┏━━

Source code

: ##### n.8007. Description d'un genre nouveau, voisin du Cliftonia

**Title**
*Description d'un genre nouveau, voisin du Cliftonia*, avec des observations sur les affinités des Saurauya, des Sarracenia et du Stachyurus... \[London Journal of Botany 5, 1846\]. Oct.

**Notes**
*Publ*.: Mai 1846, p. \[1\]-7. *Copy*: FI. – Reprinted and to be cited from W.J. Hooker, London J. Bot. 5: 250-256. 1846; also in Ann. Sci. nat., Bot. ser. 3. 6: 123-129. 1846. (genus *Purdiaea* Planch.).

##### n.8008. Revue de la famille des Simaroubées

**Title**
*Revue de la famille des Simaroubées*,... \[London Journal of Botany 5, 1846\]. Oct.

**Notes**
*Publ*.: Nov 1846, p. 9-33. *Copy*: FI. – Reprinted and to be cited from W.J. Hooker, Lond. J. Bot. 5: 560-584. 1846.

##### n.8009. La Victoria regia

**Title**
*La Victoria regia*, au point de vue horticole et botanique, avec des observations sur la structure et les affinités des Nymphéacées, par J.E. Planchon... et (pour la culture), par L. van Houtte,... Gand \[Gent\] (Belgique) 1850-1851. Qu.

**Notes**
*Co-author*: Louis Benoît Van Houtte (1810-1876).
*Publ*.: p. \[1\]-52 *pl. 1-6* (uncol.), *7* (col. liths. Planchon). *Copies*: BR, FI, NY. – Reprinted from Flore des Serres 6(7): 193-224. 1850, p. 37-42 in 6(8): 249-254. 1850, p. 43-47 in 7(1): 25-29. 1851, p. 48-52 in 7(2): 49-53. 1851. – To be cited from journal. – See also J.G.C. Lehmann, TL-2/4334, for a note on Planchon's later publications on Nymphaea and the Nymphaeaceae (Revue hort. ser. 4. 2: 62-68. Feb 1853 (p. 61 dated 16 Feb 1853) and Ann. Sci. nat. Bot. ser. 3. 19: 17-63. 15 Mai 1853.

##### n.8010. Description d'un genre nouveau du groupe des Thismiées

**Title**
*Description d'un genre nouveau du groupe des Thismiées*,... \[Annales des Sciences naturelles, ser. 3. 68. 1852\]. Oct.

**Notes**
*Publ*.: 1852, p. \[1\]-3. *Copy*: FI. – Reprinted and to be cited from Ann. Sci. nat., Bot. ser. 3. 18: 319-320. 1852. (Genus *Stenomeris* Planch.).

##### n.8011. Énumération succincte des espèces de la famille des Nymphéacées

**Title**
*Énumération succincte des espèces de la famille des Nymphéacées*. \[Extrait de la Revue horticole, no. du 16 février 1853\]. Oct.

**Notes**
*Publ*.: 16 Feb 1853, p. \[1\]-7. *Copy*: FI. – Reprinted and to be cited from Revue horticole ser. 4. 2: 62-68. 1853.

┗━━

[WHAT IS BEING ASKED] Could you give every entry again, exactly as written?

[EXERCISE OUTPUT]
Source code

: ##### n.8007. Description d'un genre nouveau, voisin du Cliftonia

**Title**
*Description d'un genre nouveau, voisin du Cliftonia*, avec des observations sur les affinités des Saurauya, des Sarracenia et du Stachyurus... \[London Journal of Botany 5, 1846\]. Oct.

**Notes**
*Publ*.: Mai 1846, p. \[1\]-7. *Copy*: FI. – Reprinted and to be cited from W.J. Hooker, London J. Bot. 5: 250-256. 1846; also in Ann. Sci. nat., Bot. ser. 3. 6: 123-129. 1846. (genus *Purdiaea* Planch.).

##### n.8008. Revue de la famille des Simaroubées

**Title**
*Revue de la famille des Simaroubées*,... \[London Journal of Botany 5, 1846\]. Oct.

**Notes**
*Publ*.: Nov 1846, p. 9-33. *Copy*: FI. – Reprinted and to be cited from W.J. Hooker, Lond. J. Bot. 5: 560-584. 1846.

##### n.8009. La Victoria regia

**Title**
*La Victoria regia*, au point de vue horticole et botanique, avec des observations sur la structure et les affinités des Nymphéacées, par J.E. Planchon... et (pour la culture), par L. van Houtte,... Gand \[Gent\] (Belgique) 1850-1851. Qu.

**Notes**
*Co-author*: Louis Benoît Van Houtte (1810-1876).
*Publ*.: p. \[1\]-52 *pl. 1-6* (uncol.), *7* (col. liths. Planchon). *Copies*: BR, FI, NY. – Reprinted from Flore des Serres 6(7): 193-224. 1850, p. 37-42 in 6(8): 249-254. 1850, p. 43-47 in 7(1): 25-29. 1851, p. 48-52 in 7(2): 49-53. 1851. – To be cited from journal. – See also J.G.C. Lehmann, TL-2/4334, for a note on Planchon's later publications on Nymphaea and the Nymphaeaceae (Revue hort. ser. 4. 2: 62-68. Feb 1853 (p. 61 dated 16 Feb 1853) and Ann. Sci. nat. Bot. ser. 3. 19: 17-63. 15 Mai 1853.

##### n.8010. Description d'un genre nouveau du groupe des Thismiées

**Title**
*Description d'un genre nouveau du groupe des Thismiées*,... \[Annales des Sciences naturelles, ser. 3. 68. 1852\]. Oct.

**Notes**
*Publ*.: 1852, p. \[1\]-3. *Copy*: FI. – Reprinted and to be cited from Ann. Sci. nat., Bot. ser. 3. 18: 319-320. 1852. (Genus *Stenomeris* Planch.).

##### n.8011. Énumération succincte des espèces de la famille des Nymphéacées

**Title**
*Énumération succincte des espèces de la famille des Nymphéacées*. \[Extrait de la Revue horticole, no. du 16 février 1853\]. Oct.

**Notes**
*Publ*.: 16 Feb 1853, p. \[1\]-7. *Copy*: FI. – Reprinted and to be cited from Revue horticole ser. 4. 2: 62-68. 1853.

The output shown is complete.